A Justiça de Mato Grosso rejeitou recurso e confirmou a condenação do ex-secretário de Estado Éder Moraes ao ressarcimento de R$ 1.894.810,63, além do pagamento de multa civil de R$ 200 mil por ato de improbidade administrativa. A decisão, proferida pelo juiz Bruno D’Oliveira Marques, da Vara Especializada em Ações Coletivas, foi publicada nesta segunda-feira (6).
A ação decorre da Operação Ararath, que investigou um esquema de corrupção, lavagem de dinheiro e fraudes em contratos relacionados ao núcleo do governo estadual entre 2006 e 2014.

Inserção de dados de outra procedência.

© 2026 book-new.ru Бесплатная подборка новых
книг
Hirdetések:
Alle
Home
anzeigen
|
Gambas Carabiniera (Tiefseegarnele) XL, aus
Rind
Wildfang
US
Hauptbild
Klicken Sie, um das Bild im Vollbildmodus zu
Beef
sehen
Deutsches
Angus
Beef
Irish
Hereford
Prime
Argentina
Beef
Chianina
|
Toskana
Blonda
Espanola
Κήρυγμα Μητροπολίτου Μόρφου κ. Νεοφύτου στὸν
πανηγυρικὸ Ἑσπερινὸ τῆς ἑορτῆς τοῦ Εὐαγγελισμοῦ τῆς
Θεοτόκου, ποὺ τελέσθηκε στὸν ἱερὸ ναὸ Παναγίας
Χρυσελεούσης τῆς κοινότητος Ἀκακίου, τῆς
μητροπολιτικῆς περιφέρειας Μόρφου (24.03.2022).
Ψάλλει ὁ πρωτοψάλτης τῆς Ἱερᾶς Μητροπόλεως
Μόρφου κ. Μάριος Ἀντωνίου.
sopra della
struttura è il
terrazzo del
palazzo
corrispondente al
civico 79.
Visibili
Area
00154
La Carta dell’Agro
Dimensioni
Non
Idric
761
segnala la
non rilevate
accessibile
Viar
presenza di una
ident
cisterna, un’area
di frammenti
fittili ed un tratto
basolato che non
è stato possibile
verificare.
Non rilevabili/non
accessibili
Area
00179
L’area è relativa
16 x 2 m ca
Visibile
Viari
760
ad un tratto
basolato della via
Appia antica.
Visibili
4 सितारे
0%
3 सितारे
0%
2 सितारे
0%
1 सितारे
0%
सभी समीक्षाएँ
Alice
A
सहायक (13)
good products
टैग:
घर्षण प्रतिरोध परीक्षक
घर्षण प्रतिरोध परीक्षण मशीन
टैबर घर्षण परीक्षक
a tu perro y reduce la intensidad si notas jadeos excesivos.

Conforme consta nos autos, o suposto esquema teria desviado R$ 12 milhões dos cofres públicos por meio de pagamentos irregulares e superfaturados referentes a créditos da Hidrapar Engenharia Civil Ltda. A defesa de Éder apresentou embargos de declaração, alegando omissão, contradição e obscuridade na sentença condenatória, além de defender a ausência de dolo, a insuficiência probatória e a existência de divergências nas delações utilizadas no processo.
O magistrado, entretanto, entendeu que a sentença enfrentou todos os pontos suscitados e ressaltou que o recurso buscava, na verdade, rediscutir o mérito da condenação.
“No caso concreto, a sentença enfrentou adequadamente a questão central da lide, qual seja, a prática dolosa de ato de improbidade administrativa pelo embargante, fundamentando-se em robusto conjunto probatório que demonstrou sua participação ativa e consciente no esquema ilícito. Não há, portanto, omissão a ser sanada”, afirmou o juiz.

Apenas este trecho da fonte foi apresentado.